Le pire exemple est la façon dont Metronews a traité la question, cédant aux tentations du sensationnalisme.  Dans un article daté du 18 février, le gratuit propose un portrait du suspect. Sous le titre : « Tuerie de Chevaline : « Le suspect a le profil d’un type un peu cinglé » » un article est publié dès le 18 février à 16h29. Il s’agit de l’interview d’un « psychiatre et criminologue ». Visiblement passionné par cette affaire, ce « professionnel » revient sur ses précédentes analyses : « J’avais dit à l’époque : « Si cela se trouve, il habite dans une ferme ou un village du coin. » ». Au fil de l’entretien, le criminologue critique le déroulement de l’enquête et analyse le comportement du suspect comme s’il était déjà coupable. Il pérore et condamne même les enquêteurs : « Les enquêteurs ont dû revenir un peu tardivement à la piste française alors qu’elle me semblait la plus vraisemblable. Il aurait peut-être fallu un peu plus de zèle localement ». Quelques lignes avant la fin de l’entretien, Michel Bénézech, rappelle in-extremis la présomption d’innocence, sous forme d’une concessive : « A supposer que ce soit bien le coupable, cela correspond à l’idée que je m’en faisais. Un type un peu « cinglé », peut-être raciste, un haineux ayant des comptes à régler ».

Dès lors, l’impression d’un psychanalyste-criminologue devient le profil psychologique d’un suspect. Et dans un article suivant, avec un lien URL renvoyant vers cet article, la dérive est totale : « Une centaine d’appels ont permis de resserrer l’étau autour d’un personnage à la personnalité trouble ». Le lien hypertexte, qui porte sur ce dernier qualificatif, renvoie à l’hypothèse du psychiatre concernant l’assassin et au descriptif du gardé à vue, ce qui le positionne de facto en coupable en puissance.

Glissements sémantiques

En 24h, les médias sont progressivement passés du vocable « un suspect » à « le suspect ». La nuance est importante. L’usage de l’indéterminé « un » maintient la présomption d’innocence. Utiliser « LE suspect » suggère la culpabilité de celui-ci. Cette confusion fausse l’information. Pourtant, les premiers articles évoquant « des sources proches de l’enquête » affirmaient nettement qu’il n’y avait pas de « d’éléments déterminants » pour confondre ce suspect. Rappelons que l’audition de cette personne reposait sur deux éléments.
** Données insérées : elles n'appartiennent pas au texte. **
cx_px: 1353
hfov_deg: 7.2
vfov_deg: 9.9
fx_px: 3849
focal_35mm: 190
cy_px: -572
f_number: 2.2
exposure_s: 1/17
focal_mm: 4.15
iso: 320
La présence de cette personne à proximité du lieu du crime et sa ressemblance avec le portrait-robot établi quelques mois avant. Mais avec ces indices présentés avec prudence, la presse tombe dans la mobilisation de clichés, communs dans ces circonstances, quand le suspect est mis en examen avec des charges très sérieuses. Du coup, chez Direct Matin, « l’ancien policier » devient « le suspect      n°1 », à la façon de l’ennemi public n°1.
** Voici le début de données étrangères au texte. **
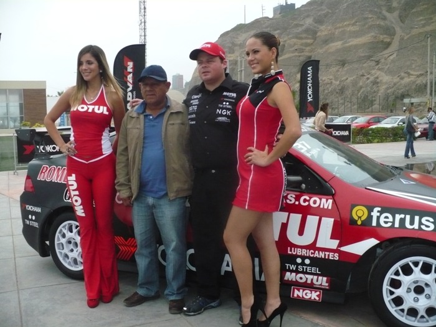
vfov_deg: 38.7
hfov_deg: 50.1
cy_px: 164
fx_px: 466
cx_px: 218
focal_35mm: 37
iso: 400
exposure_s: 1/320
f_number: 8
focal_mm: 6.1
Une hiérarchie douteuse de l’information

L’examen du téléphone portable du suspect situait l’ancien policier dans la zone de la tuerie au moment des faits, le 5 septembre 2012. Ce qui pour quelqu’un dont une partie de la famille vit dans le village est fort logique. Cette information a été mise en titre par plusieurs journaux, indiquant une forme de présomption de culpabilité. « Tuerie de Chevaline : le téléphone portable du suspect le situe dans la zone du crime » titre ainsi RTL.fr, et Ouest France va dans le même sens « Tuerie de Chevaline. Le portable du suspect était dans la zone du crime ». Pourtant, RTL écrit dans le même article : « Pour autant, les gendarmes ne disposaient pas ce mardi 18 février « d’éléments déterminants » pour confondre ce suspect ». Dans la hiérarchie de l’information, qu’est-ce qui a le plus de valeur ? Un indice ou les déclarations des gendarmes ?
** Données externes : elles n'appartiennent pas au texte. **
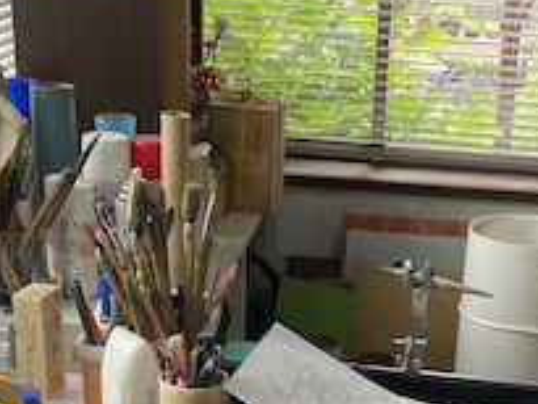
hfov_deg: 24.2
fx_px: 1244
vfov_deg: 17.1
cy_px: 552
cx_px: 375
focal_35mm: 80
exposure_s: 1/120
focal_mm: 4.2
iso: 32
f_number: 1.6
Quelles explications avancer pour ces dérapages ? En premier lieu, la course au clic, pour générer du trafic sur le site, qui amène à tordre les faits afin d’être un peu plus dans le sensationnalisme. Par ailleurs, l’urgence qui fait perdre le recul nécessaire au traitement d’un dossier aussi complexe. Enfin, cette affaire mystérieuse a suscité de l’émoi et des attentes. La découverte, enfin, d’un possible coupable et qui plus est « local », hypothèse inédite, a conduit moult journalistes à tomber dans le piège de la précipitation.